**Excerpted text**
_____

Most public hospitals cannot guarantee running water or working lifts, let alone equipment such as X-ray machines. Patients are forced to provide their own medical and surgical supplies. Many operations are cancelled because blood banks lack reagents to ensure transfusions are safe. Long-controlled diseases like measles and diphtheria are making a comeback. Parts of the country are in the throes of a malaria epidemic. Yet the Venezuelan government denies the humanitarian crisis exists, portraying any coverage of the crisis as misinformation designed to undermine its rule. It also rejects much humanitarian aid, arguing that such efforts are part of a foreign plot to oust it.

As many as 1.5 million people have left the country in the past eighteen months, and a similar number may leave in the course of this year. The exodus has placed public services in neighbouring countries under strain, with governments in countries as far away as Chile having to adapt immigration regulations accordingly. Temporary shelters and soup kitchens catering to Venezuelans have been set up in Colombian and Brazilian border towns. UN agencies and the EU are now beginning to provide international aid in those locations.

Political Deadlock

A presidential election is scheduled for 20 May, but is unlikely to provide a way out of the crisis. In February, the government brought forward the election by more than six months, thus sabotaging internationally facilitated talks with the opposition over electoral reforms that were underway at the time. Most opposition parties are boycotting the poll, but beyond that do not offer a coherent strategy for pressuring the government.

Parliament has been rendered largely powerless, especially after a new Constituent Assembly, dominated by ruling party loyalists, was elected last year in a vote the opposition also shunned.

_____

**Material provided**

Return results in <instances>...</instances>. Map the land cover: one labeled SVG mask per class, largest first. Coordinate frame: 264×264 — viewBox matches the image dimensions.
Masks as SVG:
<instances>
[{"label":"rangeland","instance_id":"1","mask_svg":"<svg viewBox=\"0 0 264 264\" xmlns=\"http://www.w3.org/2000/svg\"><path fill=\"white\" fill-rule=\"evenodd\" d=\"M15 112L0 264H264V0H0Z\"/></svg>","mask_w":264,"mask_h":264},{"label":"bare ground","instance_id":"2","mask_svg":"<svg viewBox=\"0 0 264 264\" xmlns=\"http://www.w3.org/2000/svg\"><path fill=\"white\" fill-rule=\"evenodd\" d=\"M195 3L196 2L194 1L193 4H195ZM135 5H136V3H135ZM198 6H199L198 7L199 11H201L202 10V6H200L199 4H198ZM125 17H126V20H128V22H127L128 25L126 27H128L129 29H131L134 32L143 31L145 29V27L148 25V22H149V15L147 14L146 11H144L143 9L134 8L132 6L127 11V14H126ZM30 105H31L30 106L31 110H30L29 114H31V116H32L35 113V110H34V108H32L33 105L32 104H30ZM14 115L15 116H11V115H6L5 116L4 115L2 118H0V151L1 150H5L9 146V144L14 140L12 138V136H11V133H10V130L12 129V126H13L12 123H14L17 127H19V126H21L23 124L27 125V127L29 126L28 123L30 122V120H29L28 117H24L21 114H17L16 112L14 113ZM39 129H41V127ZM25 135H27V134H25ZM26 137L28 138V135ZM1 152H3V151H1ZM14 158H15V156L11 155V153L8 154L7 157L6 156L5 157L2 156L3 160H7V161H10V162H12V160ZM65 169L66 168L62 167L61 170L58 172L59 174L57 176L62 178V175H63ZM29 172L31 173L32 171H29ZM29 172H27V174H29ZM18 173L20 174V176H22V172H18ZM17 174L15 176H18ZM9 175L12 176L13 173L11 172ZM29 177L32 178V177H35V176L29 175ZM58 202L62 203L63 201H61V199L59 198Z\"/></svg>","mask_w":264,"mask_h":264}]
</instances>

_____

**Problem details**
Quote in full, word for word, the excerpt above on Venezuela's humanitarian crisis and political deadlock.

**Written solution**
Most public hospitals cannot guarantee running water or working lifts, let alone equipment such as X-ray machines. Patients are forced to provide their own medical and surgical supplies. Many operations are cancelled because blood banks lack reagents to ensure transfusions are safe. Long-controlled diseases like measles and diphtheria are making a comeback. Parts of the country are in the throes of a malaria epidemic. Yet the Venezuelan government denies the humanitarian crisis exists, portraying any coverage of the crisis as misinformation designed to undermine its rule. It also rejects much humanitarian aid, arguing that such efforts are part of a foreign plot to oust it.

As many as 1.5 million people have left the country in the past eighteen months, and a similar number may leave in the course of this year. The exodus has placed public services in neighbouring countries under strain, with governments in countries as far away as Chile having to adapt immigration regulations accordingly. Temporary shelters and soup kitchens catering to Venezuelans have been set up in Colombian and Brazilian border towns. UN agencies and the EU are now beginning to provide international aid in those locations.

Political Deadlock

A presidential election is scheduled for 20 May, but is unlikely to provide a way out of the crisis. In February, the government brought forward the election by more than six months, thus sabotaging internationally facilitated talks with the opposition over electoral reforms that were underway at the time. Most opposition parties are boycotting the poll, but beyond that do not offer a coherent strategy for pressuring the government.

Parliament has been rendered largely powerless, especially after a new Constituent Assembly, dominated by ruling party loyalists, was elected last year in a vote the opposition also shunned.